To be honest about his analysis, I find it amazing how much the market hates Apple stock at this time. Both Apple and Blackberry have solid businesses is a very fast growing segment of the world economy. Both companies seem to be selling at distressed prices today given the above facts. I wonder if Prem and his team shouldn't consider both investments especially given the theme of growth in the smartphone market.
"In 2012, we grew revenue 6 percent to $86.1 billion, mostly from noninterest income. (Imagine our earnings power when a more normal rate environment returns.) The revenue growth included double-digit growth in our capital markets, commercial real estate, corporate banking, mortgage, asset-based lending, corporate trust, and international businesses." - John Stumpf - 2012 Wells Fargo Annual Report
John Stumpf is an amazing CEO and runs a tremendously profitable company in Wells Fargo (WFC). I too can only imagine the earnings power when a more normal interest rate environment returns. Wells Fargo will be an earnings dynamo.

__STORED DATA__
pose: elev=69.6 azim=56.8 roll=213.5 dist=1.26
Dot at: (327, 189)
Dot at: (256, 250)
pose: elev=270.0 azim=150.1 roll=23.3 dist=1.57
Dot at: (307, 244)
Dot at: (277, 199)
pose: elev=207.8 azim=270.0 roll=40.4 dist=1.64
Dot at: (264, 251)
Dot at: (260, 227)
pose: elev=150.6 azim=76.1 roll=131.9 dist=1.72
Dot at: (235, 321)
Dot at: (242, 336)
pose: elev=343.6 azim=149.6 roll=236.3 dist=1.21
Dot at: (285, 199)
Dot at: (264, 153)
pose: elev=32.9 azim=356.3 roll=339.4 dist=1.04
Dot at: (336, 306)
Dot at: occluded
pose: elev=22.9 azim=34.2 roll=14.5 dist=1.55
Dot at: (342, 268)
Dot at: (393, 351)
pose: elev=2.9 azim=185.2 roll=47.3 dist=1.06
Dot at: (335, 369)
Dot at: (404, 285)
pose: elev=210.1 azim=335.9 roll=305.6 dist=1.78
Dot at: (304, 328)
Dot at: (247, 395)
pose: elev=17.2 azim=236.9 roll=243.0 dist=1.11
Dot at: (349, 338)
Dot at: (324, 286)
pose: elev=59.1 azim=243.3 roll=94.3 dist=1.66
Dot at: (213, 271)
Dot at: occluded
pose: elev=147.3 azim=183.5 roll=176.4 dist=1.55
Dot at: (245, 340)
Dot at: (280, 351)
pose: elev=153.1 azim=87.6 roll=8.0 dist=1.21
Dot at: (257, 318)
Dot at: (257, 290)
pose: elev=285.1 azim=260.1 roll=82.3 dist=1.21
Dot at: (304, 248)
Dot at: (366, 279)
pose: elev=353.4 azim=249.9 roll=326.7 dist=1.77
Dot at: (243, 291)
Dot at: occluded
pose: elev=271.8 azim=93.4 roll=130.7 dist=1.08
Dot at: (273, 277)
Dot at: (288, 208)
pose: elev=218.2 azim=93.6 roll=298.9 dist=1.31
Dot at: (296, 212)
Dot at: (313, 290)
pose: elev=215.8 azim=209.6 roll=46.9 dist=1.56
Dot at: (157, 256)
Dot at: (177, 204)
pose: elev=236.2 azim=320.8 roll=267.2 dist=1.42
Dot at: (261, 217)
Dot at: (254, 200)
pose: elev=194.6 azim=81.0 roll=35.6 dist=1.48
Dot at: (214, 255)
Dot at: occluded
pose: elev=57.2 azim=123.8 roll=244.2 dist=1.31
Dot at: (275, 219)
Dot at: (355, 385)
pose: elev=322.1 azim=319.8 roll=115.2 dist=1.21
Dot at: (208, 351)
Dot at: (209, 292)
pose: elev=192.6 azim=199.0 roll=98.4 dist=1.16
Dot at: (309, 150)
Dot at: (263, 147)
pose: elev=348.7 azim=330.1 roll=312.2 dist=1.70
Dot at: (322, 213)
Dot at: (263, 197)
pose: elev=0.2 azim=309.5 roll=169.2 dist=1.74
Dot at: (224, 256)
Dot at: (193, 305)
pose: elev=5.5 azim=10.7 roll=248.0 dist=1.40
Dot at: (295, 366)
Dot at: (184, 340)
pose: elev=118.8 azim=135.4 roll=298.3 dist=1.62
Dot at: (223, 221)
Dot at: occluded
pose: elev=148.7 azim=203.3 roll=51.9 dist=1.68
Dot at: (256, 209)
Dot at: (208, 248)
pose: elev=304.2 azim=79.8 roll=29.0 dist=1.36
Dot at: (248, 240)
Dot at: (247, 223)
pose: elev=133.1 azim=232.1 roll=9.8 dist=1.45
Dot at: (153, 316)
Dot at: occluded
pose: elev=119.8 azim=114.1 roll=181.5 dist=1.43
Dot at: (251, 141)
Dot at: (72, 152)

__YOUR ASSIGNMENT__
Please extend the investment commentary on Apple, Blackberry and Wells Fargo, starting after its last sentence, "Wells Fargo will be an earnings dynamo."

__RESPONSE AREA__
It was just over two years ago when I woke up and realize what a ridiculously cheap price Wells Fargo was selling at. Since then I have averaged 16.5% annually plus dividends in a sub optimal economy. Bring on the good times. I fully expect the dividend on my original cost to yield over 8% within two years as the economy normalizes and earnings per share reaches $4 in 2014.
I find it remarkable how nobody is interested in a boring, yet high quality bank like WFC. Meanwhile Warren Buffett is quitely buying 1.2 billion dollars worth of their stock in 2011 and 1.8 billion dollars worth in 2012. I have been beating the drum on them for the past two years too. During that time frame, the earnings per share has risen 23.5% annually. I also believe that an investor today will also realize a benefit from the low relative valuation, not just earnings growth. Growth and value are joined at the hip.
"While we are not yet where we want to be, our results reflect the underlying strength and earnings potential of the company that I believe will become even more apparent this year." - Brian Moynihan - 2012 Bank of America Annual Report
I sure hope so Brian.
Bank of America seems poised to greatly increase profits this year as their litigation issues are really getting behind them. If the $8.5 billion BNY Mellon (as Trustee) settlement gets approved this summer, there will be only small pieces of litigation remaining. Please note the funds for that settlement has already been reserved.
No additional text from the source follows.